Three Accelerator Startups on Stage

Before the firesides, three startups from the current TQ Digital Finance Accelerator cohort pitched their concepts: Nect, hypt, and Finanz. Three different angles on the European fintech infrastructure layer, presented to a room of operators, investors, and peers.

The Day Before the Evening

The evening was the second half of a full day.
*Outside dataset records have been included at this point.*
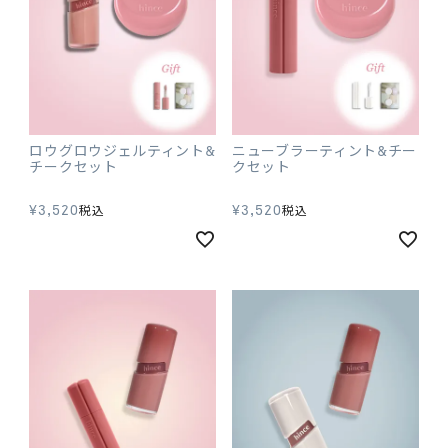
ロウグロウジェルティント&
ニューブラーティント&チー
チークセット
クセット
¥
3,520
¥
3,520
税込
税込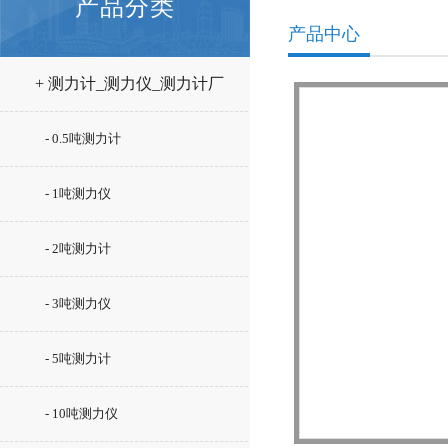
产品分类
产品中心
+ 测力计_测力仪_测力计厂
家
- 0.5吨测力计
- 1吨测力仪
- 2吨测力计
- 3吨测力仪
- 5吨测力计
- 10吨测力仪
Earlier, Miriam Wohlfarth and I structured a closed-door programme for the 15 startups in the third TQ Digital Finance Accelerator cohort, with four sessions covering the founder journey, the bank's perspective on working with startups, candid VC insights, and complex B2B sales. Our guests were René Maudrich (FastBill), Joerg-Christian Mentzel (Deutsche Bank), Clarisse Lam (TX Ventures), and Gijs Bos (Copla).

Networking

As always, the stage content is the setup. The real conversations happened over dinner and drinks, with the accelerator cohort, sponsors, and the Frankfurt fintech and banking community in the same room.

Thank you to everyone who came, and I hope to see you at Event #11.